In comparison situations 2 and 3, the influence of correlation coefficients between the input parameters is likely to be small. The input parameters that have the largest contribution to the CF uncertainty, i.e., the input parameters describing the use phase, are unlikely to be strongly correlated.

This study compares the uncertainty levels of the CFs for two detergent types, under different but realistic viewpoints. It shows by means of a detergent example that CFs of products, if calculated by independent parties and only based on the ISO guidelines, are easily blurred by uncertainty. A large absolute difference in CF would typically be needed to discriminate products on this basis. If industrial sectors are able to agree on a “code of practice” (e.g., PCR) and fix the main sources of uncertainty to default values, the picture could become more clear and informative. Main sources of uncertainty that should be addressed in a PCR according to our sensitivity analysis results would be washing temperature, energy use of the washing machine, and the GHG emissions associated with the production of electricity for the washing machine. Also, prescribing the inclusion of the end-of-life stages for the detergents and packaging material would in total reduce uncertainty about 70% (see Fig. 2).

5 Conclusions

The reported estimates of uncertainties for the CFs of detergents illustrate the order of magnitude of the uncertainties in the different comparison situations, but it should be borne in mind that this is likely a favorable scenario for product CF labels since many other disposable consumer product categories are less studied. CF calculations for products can only provide a fair comparison if the LCA background system used for the two products is the same and exactly the same choices in the foreground system are made. If the CL schemes are to be implemented for detergent products, this study gives directions on how to make the CF label as meaningful as possible. Furthermore, the stepwise analysis and the subjective approach greatly simplified the uncertainty analysis in this case study.

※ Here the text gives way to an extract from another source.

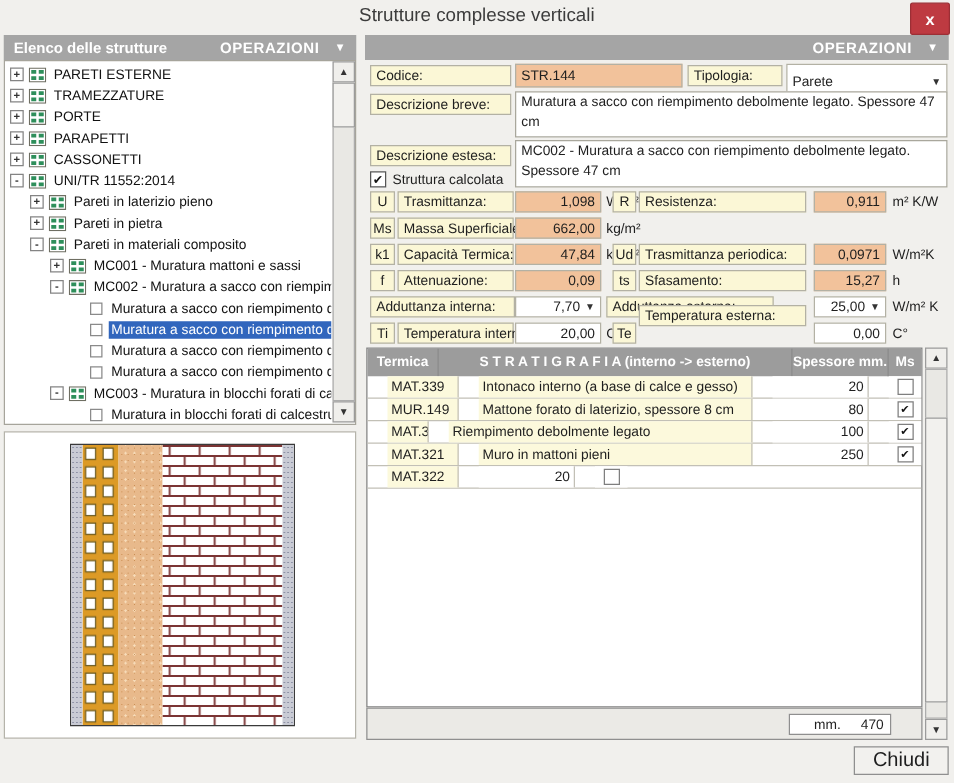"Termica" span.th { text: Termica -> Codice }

6 Recommendations and outlook

Uncertainty analysis is an indispensable tool if the results of different LCA/CF models are to be closely compared. Currently, data collection and the analyses require a lot of effort from the LCA practitioner. Yet, due to the significance of decisions based on the LCA/CF results, it is recommended that sensitivity and uncertainty analyses be conducted and the ranges of uncertainty be given together with the single (mean) values. This should become common practice and an integral part of future international CF specifications and standards. Simplification of uncertainty analysis for LCA will be needed for a wider adoption of this requirement.

The results of this study illustrate that, due to the magnitude of uncertainty in the numbers and without the agreement on PCRs within product sectors or categories, the results of carbon labeling schemes are unlikely to provide precise and meaningful information to the consumer. The focus of PCRs in the detergent category should focus on the washing phase and end-of-life stages of detergents and packaging material.